FVCC President Jane Karas credits the high number of graduates to several factors. Along with a boost in enrollment from a down economy, Karas said FVCC worked to improve its advising, counseling and student support services.
This increases the college’s retention rates, helping more students stick with their studies to fulfill their degree requirements, Karas said.
Growing graduation rates is a trend Karas predicts will continue in the near future, since the last several years have seen 1- to 3-percent enrollment increases.
“I think we’ll see our graduation rate increase slightly over the next few years,” Karas said.
The college’s enrollment rate increased dramatically after the recession hit the valley and laid-off workers went back to school. FVCC’s student population increased 33 percent from 2008 to 2009, and the college added over 230 new class sections to accommodate the growth.
This year’s 388 graduates overtook last year’s record number of 340, which was a huge increase from 2009’s graduating class of 200. The college is responding to its new students with more innovative programs and fresh opportunities, Karas said.
“More people who live in the valley and Northwest Montana understand the quality of education they can receive at a very affordable cost,” she said.
FVCC’s class of 2011 earned 128 Associate of Arts and Associate of Science degrees, 156 Associate of Applied Science degrees and 43 certificates.
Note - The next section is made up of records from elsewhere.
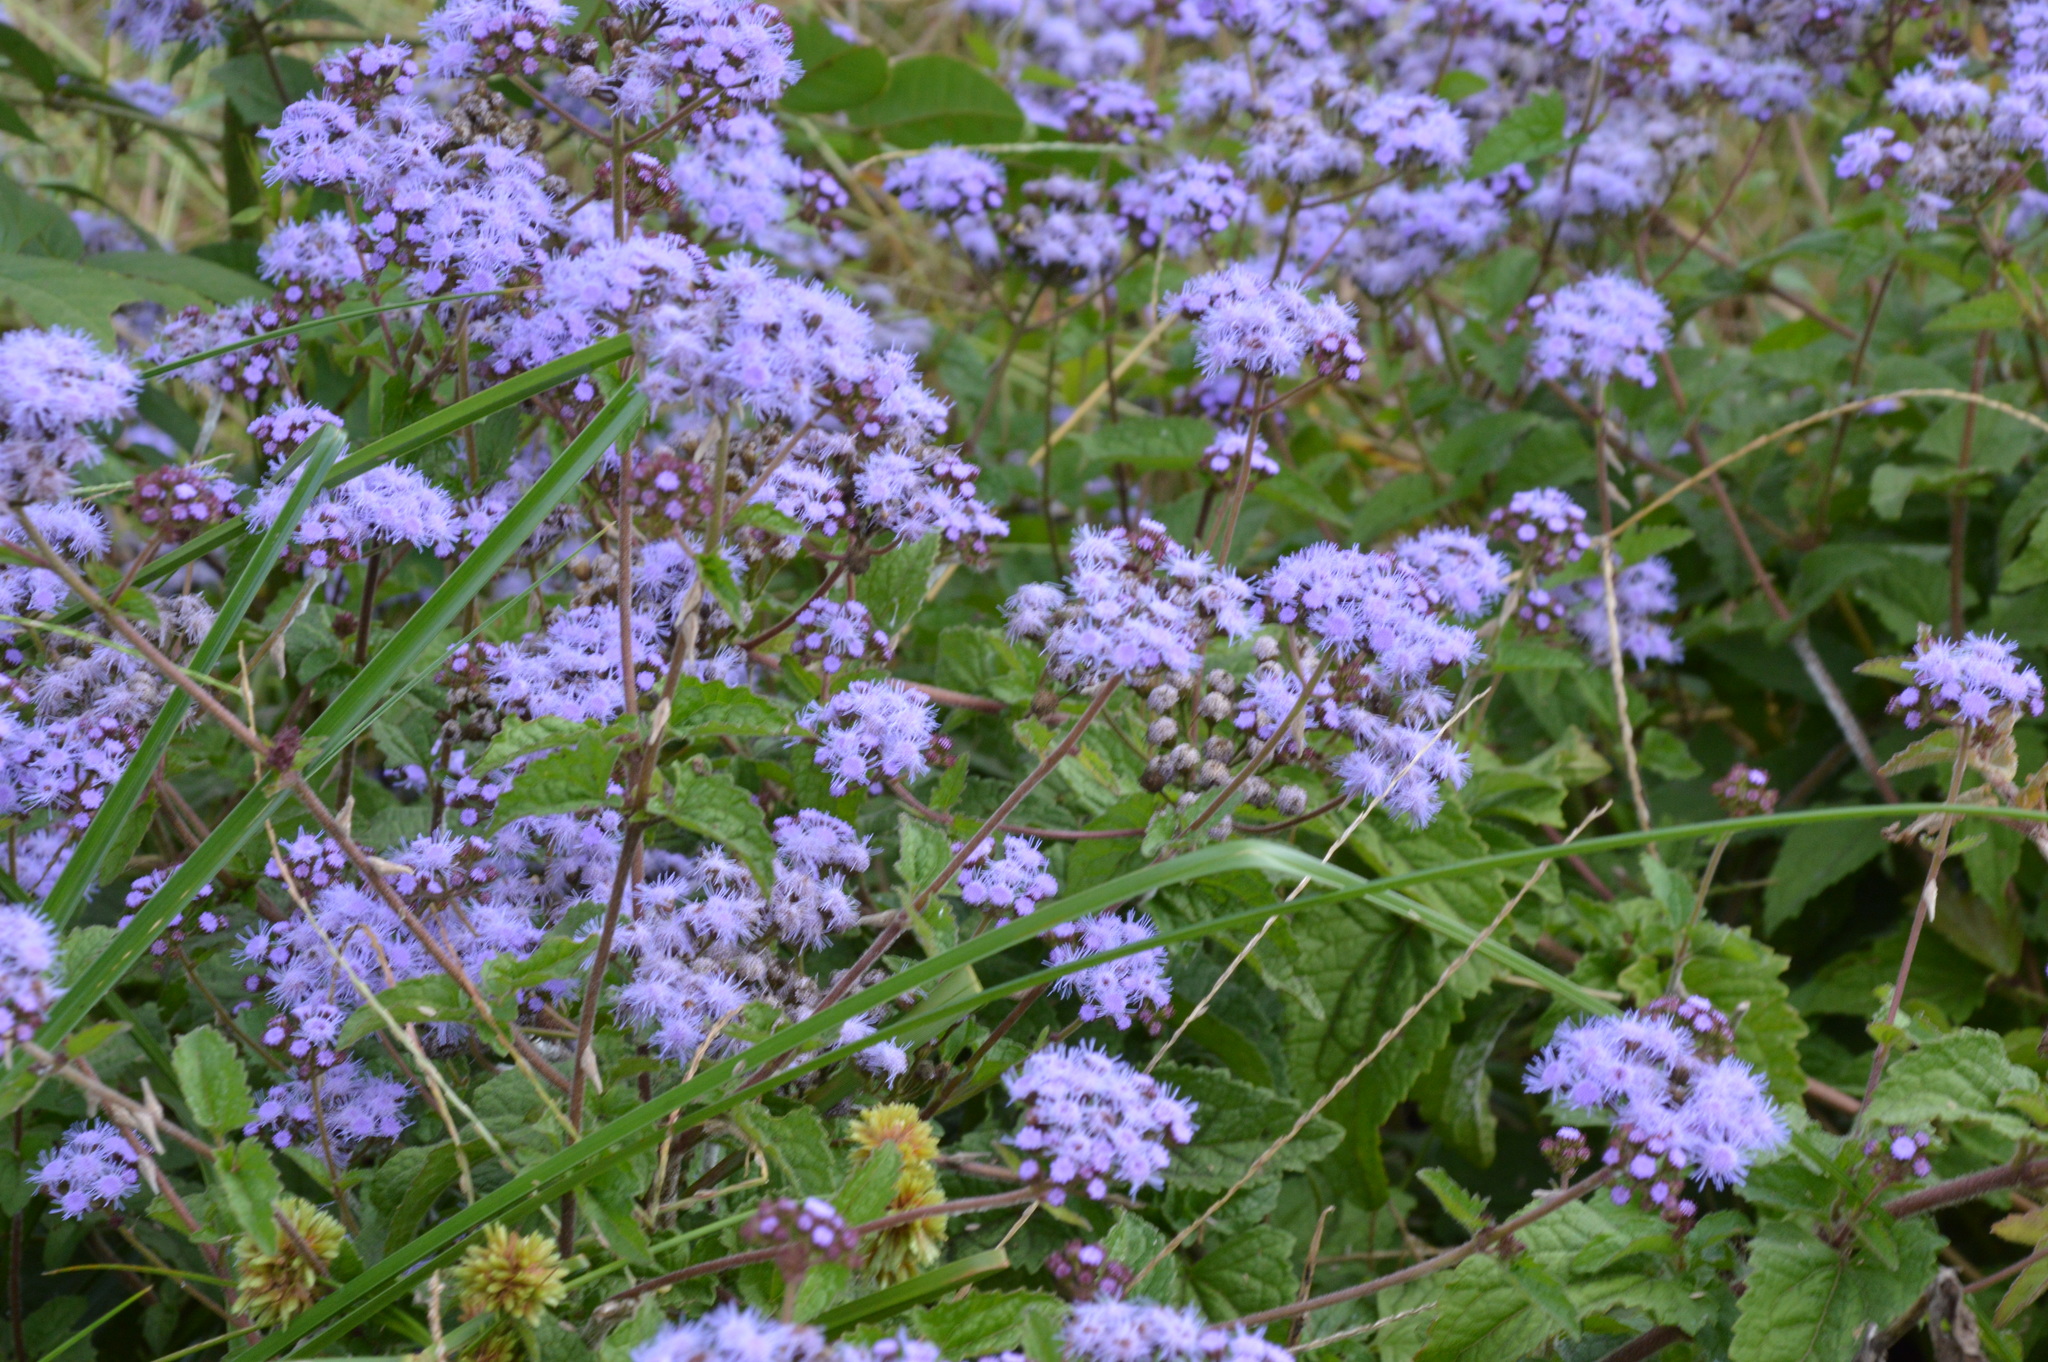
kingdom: Plantae
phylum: Tracheophyta
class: Magnoliopsida
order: Asterales
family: Asteraceae
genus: Conoclinium
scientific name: Conoclinium coelestinum
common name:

FVCC will also recognize 39 graduates from the summer of 2010 and 71 fall of 2010 graduates for earning 111 degrees and certificates, totaling 438 degrees and certificates awarded this year.
In addition, the college graduated its largest class in the practical nursing program, with 17 students receiving their pins. This year also marks the first class to complete the college’s Scholar Program, which provides students with smooth transitions into the Davidson Honors College at the University of Montana or the University Honors Program at Montana State University.
The Scholars Program is a multi-discipline, academically challenging curriculum in which students must maintain a 3.4 GPA, at least 30 hours of service learning each academic year and complete three program courses.